(What the task asks):
Repeat what the lines below say, word for word, and skip every image.

----- Records provided

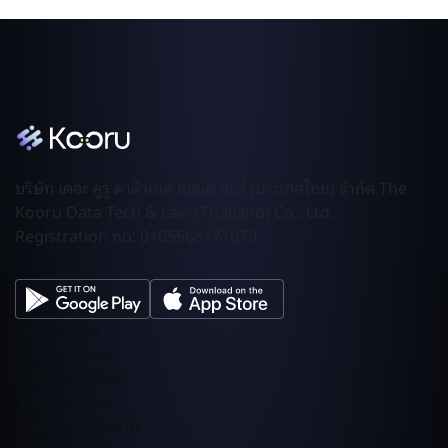
บริษัท เดอะ คูรู ดาต้าเทค แอนด์ ลอว์ (ประเทศไทย) จำกัด The
Kooru Data Tech & Law (Thailand) Co., Ltd.
Registration no: 0105568171679
รู้จัก Kooru
เลือกแพ็กเกจ
บริการที่ปรึกษา
Integrations
ทักแชท / สอบถาม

----------

(Output below):
บริษัท เดอะ คูรู ดาต้าเทค แอนด์ ลอว์ (ประเทศไทย) จำกัด The
Kooru Data Tech & Law (Thailand) Co., Ltd.
Registration no: 0105568171679
รู้จัก Kooru
เลือกแพ็กเกจ
บริการที่ปรึกษา
Integrations
ทักแชท / สอบถาม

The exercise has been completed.